The Examiner and another Hearst newspaper, the Los Angeles Herald-Express, later sensationalised the case, with one article from the Examiner describing the black tailored suit Short was last seen wearing as "a tight skirt and a sheer blouse".The media nicknamed her as the "Black Dahlia" and described her as an "adventuress" who "prowled Hollywood Boulevard". Additional newspaper reports, such as one published in the Los Angeles Times on January 17, deemed the murder a "sex fiend slaying".

On January 21, 1947, a person claiming to be Short's killer placed a phone call to the office of James Richardson, the editor of the Examiner, congratulating Richardson on the newspaper's coverage of the case, and stated he planned on eventually turning himself in, but not before allowing police to pursue him further. Additionally, the caller told Richardson to "expect some souvenirs of Beth Short in the mail".

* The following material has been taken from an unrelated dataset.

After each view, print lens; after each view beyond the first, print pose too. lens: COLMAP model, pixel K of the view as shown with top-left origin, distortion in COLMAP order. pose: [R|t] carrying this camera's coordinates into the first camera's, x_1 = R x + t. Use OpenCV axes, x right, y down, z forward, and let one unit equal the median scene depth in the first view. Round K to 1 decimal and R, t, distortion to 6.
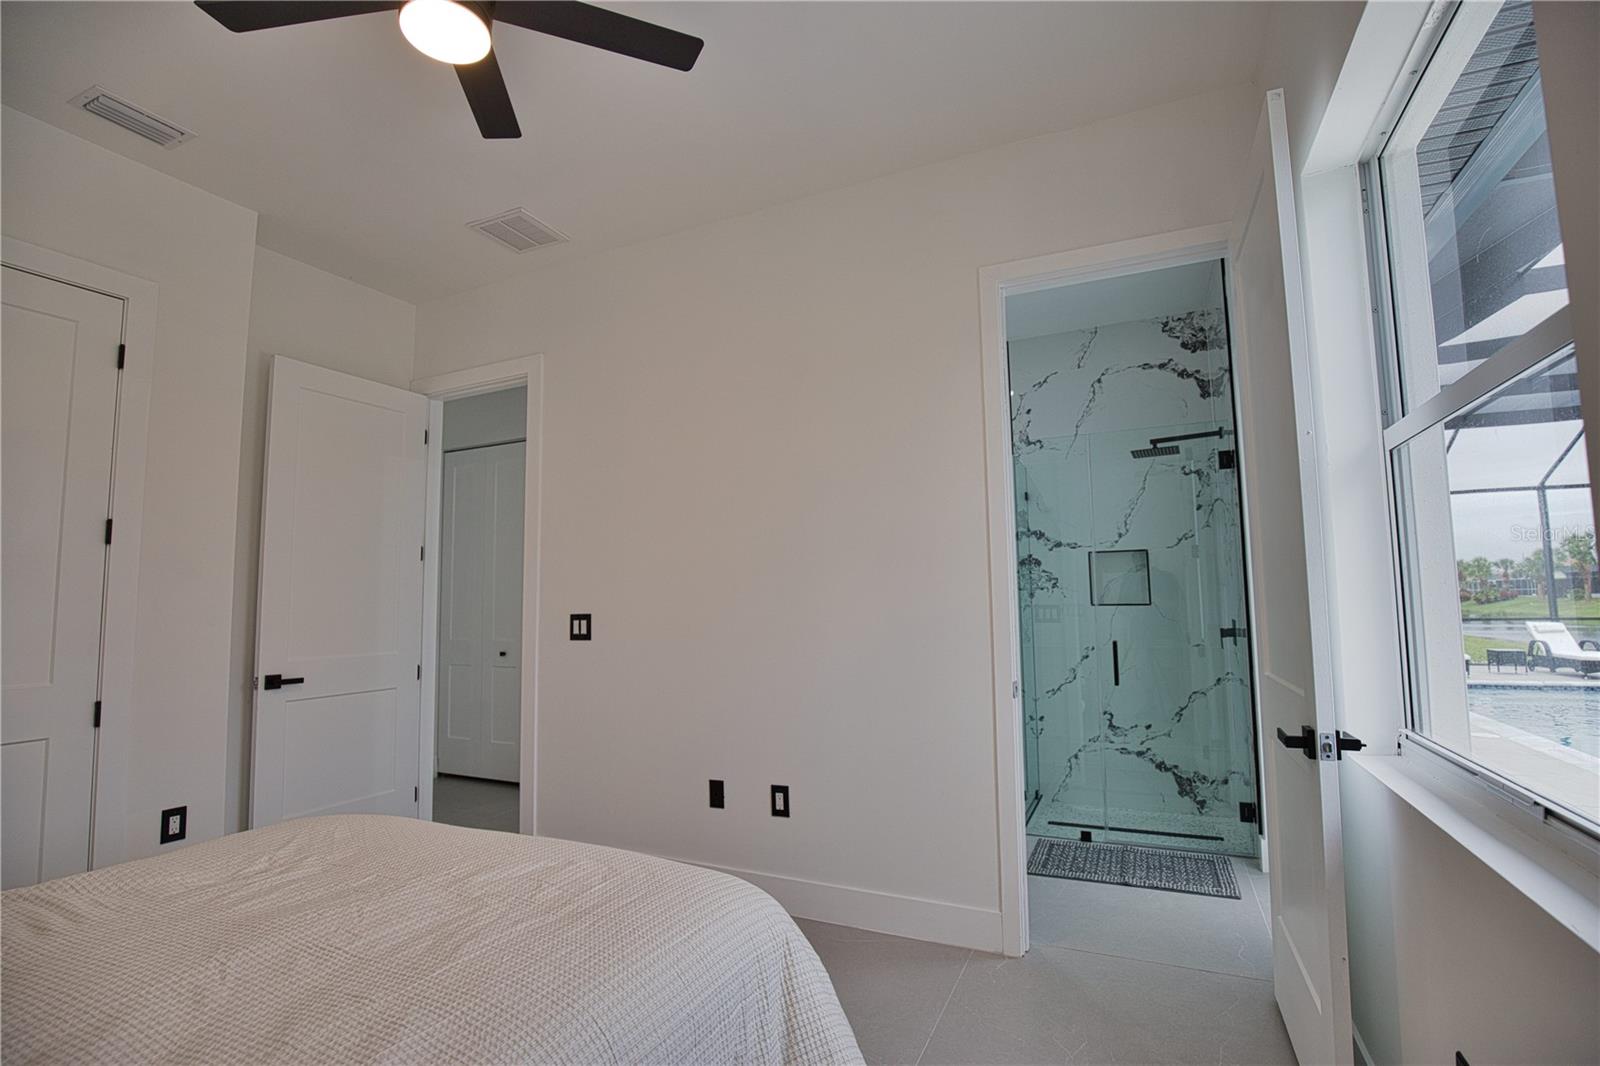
lens RADIAL K [[729.1, 0, 803.9], [0, 729.1, 544.0], [0, 0, 1]] dist [-0.039710, 0.007647]
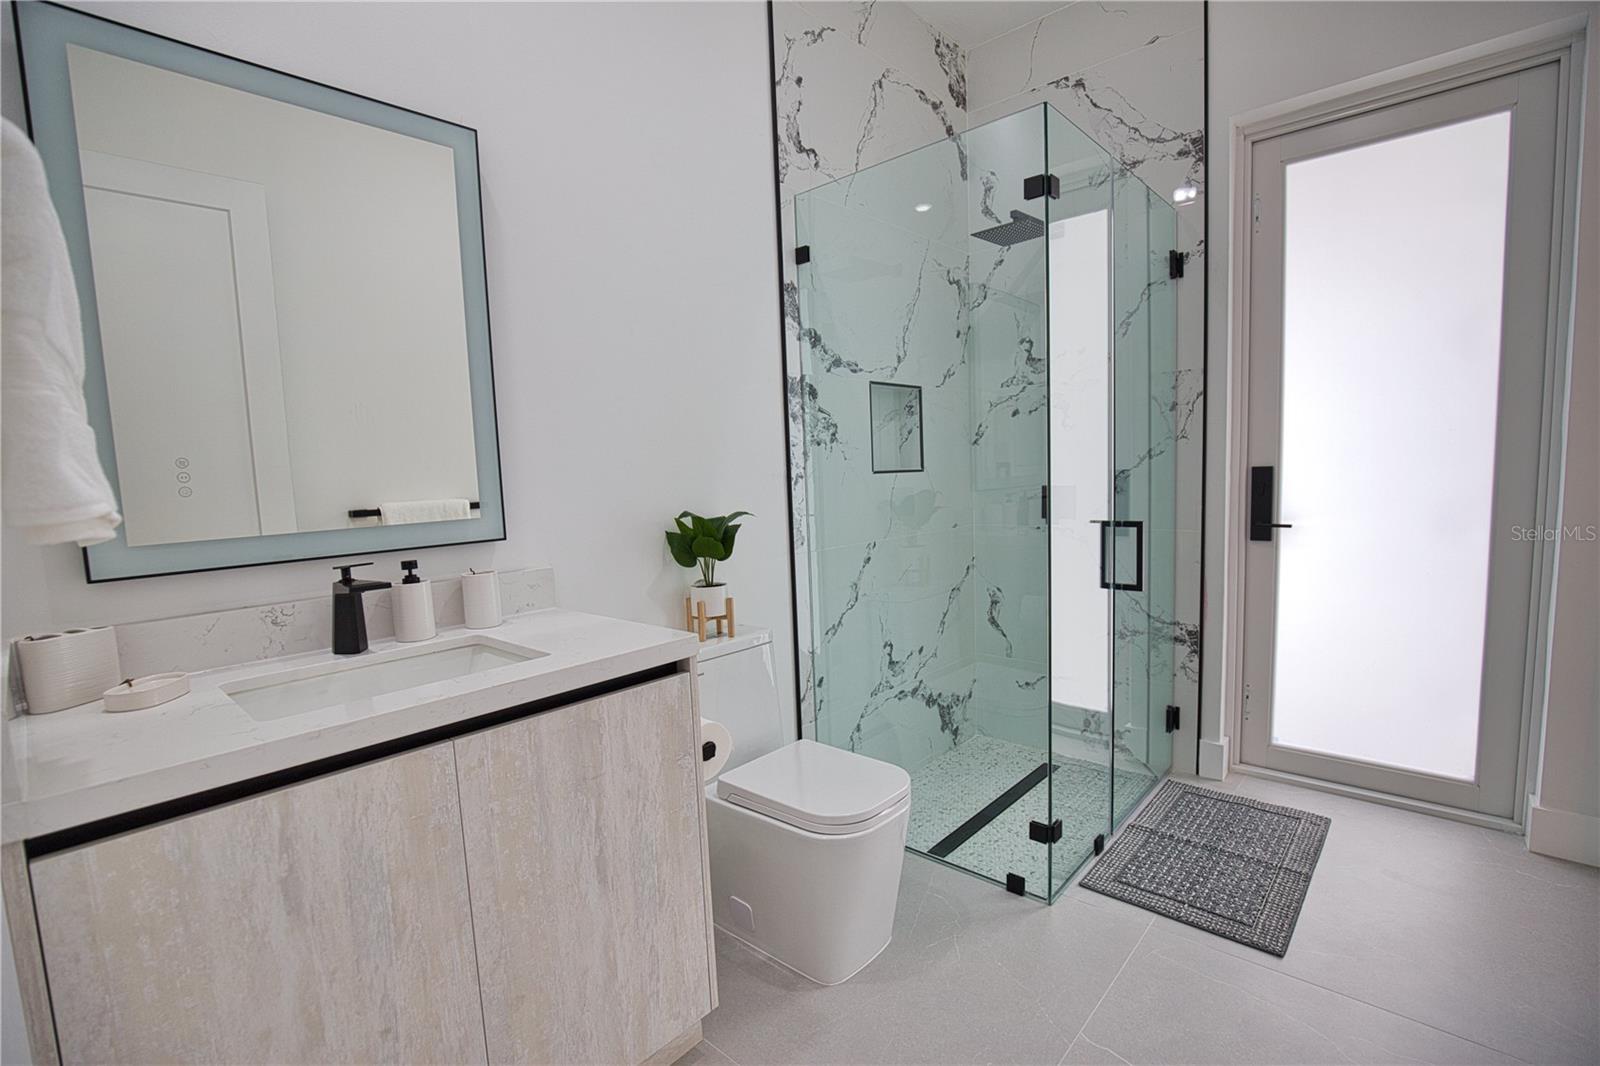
lens RADIAL K [[729.1, 0, 803.9], [0, 729.1, 544.0], [0, 0, 1]] dist [-0.039710, 0.007647]
pose [[0.290712, -0.095408, 0.952042, -0.196355], [-0.043284, 0.992686, 0.112698, 0.079176], [-0.955831, -0.073971, 0.284456, 0.898692]]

On January 24, a suspicious manila envelope was discovered by a U.S. Postal Service worker: The envelope had been addressed to "The Los Angeles Examiner and other Los Angeles papers" with individual words that had been cut-and-pasted from newspaper clippings; additionally, a large message on the face of the envelope read: "Here is Dahlia's belongings, letter to follow". The envelope contained Short's birth certificate, business cards, photographs, names written on pieces of paper, and an address book with the name Mark Hansen embossed on the cover. The packet had been carefully cleaned with gasoline, similarly to Short's body, which led police to suspect the packet had been sent directly by her killer.

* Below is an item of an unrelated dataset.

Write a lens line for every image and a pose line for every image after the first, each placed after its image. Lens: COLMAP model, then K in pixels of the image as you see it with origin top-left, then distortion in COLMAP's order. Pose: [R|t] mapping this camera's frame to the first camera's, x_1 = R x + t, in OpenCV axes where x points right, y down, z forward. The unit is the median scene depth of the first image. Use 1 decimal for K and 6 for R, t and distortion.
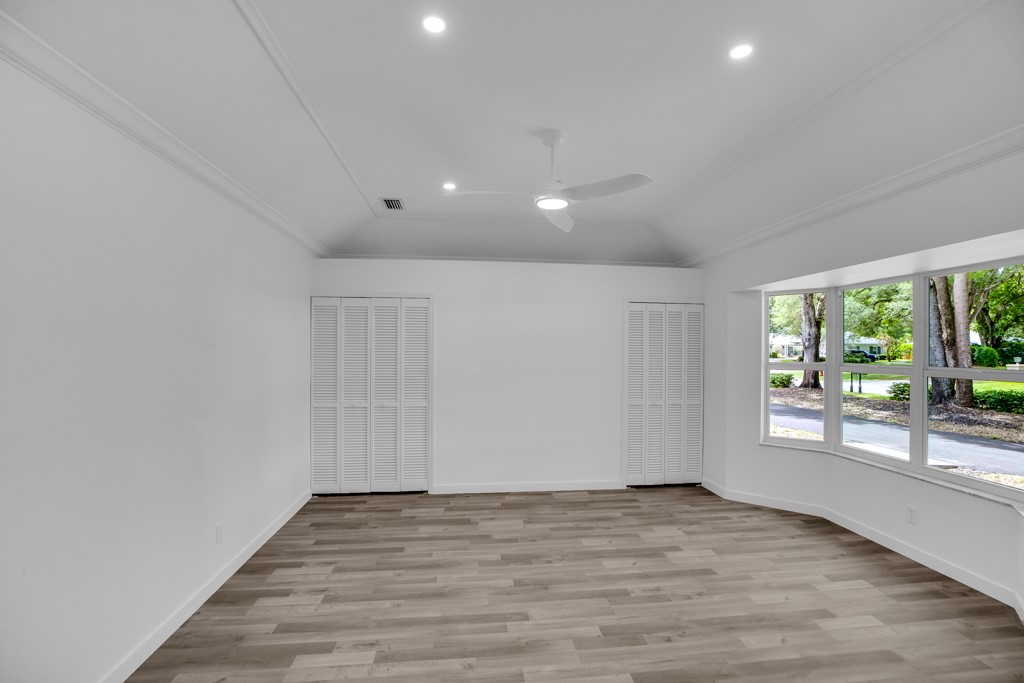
lens RADIAL K [[482.9, 0, 526.6], [0, 482.9, 344.6], [0, 0, 1]] dist [-0.024191, 0.010133]
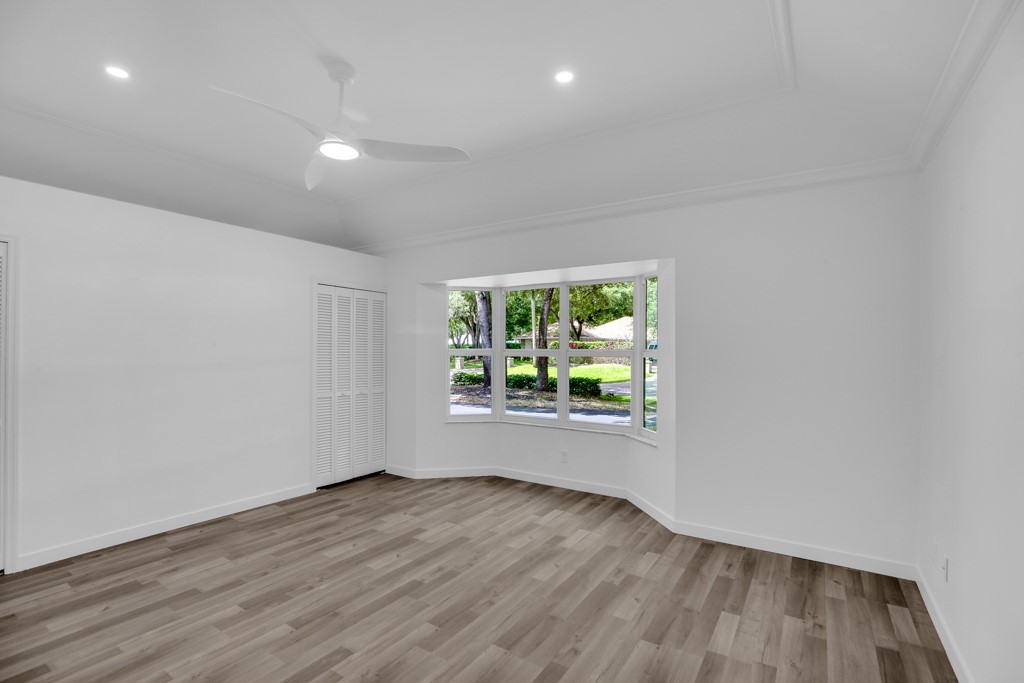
lens RADIAL K [[482.9, 0, 518.3], [0, 482.9, 342.7], [0, 0, 1]] dist [-0.024191, 0.010133]
pose [[0.636208, 0.011769, 0.771428, -0.330125], [-0.007096, 0.999931, -0.009403, 0.039215], [-0.771485, 0.000508, 0.636247, 0.196432]]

Despite the efforts to clean the packet, several partial fingerprints were lifted from the envelope and sent to the FBI for testing; however, the prints were compromised in transit and thus could not be properly analysed. The same day the packet was received by the Examiner, a handbag and a black suede shoe were reported to have been seen on top of a garbage can in an alley a short distance from Norton Avenue, 3.2 km from where Short's body had been discovered. The items were recovered by police, but they had also been wiped clean with gasoline, destroying any fingerprints.

On March 14, an apparent suicide note scrawled in pencil on a bit of paper was found tucked in a shoe in a pile of men's clothing by the ocean's edge at the foot of Breeze Ave. Venice. The note read: "To whom it may concern: I have waited for the police to capture me for the Black Dahlia killing, but have not. I am too much of a coward to turn myself in, so this is the best way out for me. I couldn't help myself for that, or this. Sorry, Mary."

The Los Angeles Police Department interviewed over 150 men in the ensuing weeks whom they believed to be potential suspects. A total of 750 investigators from the LAPD and other departments worked on the case during its initial stages, including 400 sheriff's deputies and 250 California State patrol officers. Various locations were searched for potential evidence, including storm drains throughout Los Angeles, abandoned structures, and various sites along the Los Angeles River, but the searches yielded no further evidence.


By the spring of 1947, Short's murder had become a cold case with few new leads. Sergeant Finis Brown, one of the lead detectives on the case, blamed the press for compromising the investigation through reporters' probing of details and unverified reporting.

The notoriety of Short's murder has spurred a large number of confessions over the years, many of which have been deemed false. During the initial investigation into her murder, police received a total of 60 confessions, most made by men. Since that time, over 500 people have confessed to the crime, some of whom had not even been born at the time of her death.


Short's murder has been described as one of the most brutal and culturally enduring crimes in American history, and Time magazine listed it as one of the most infamous unsolved cases in the world.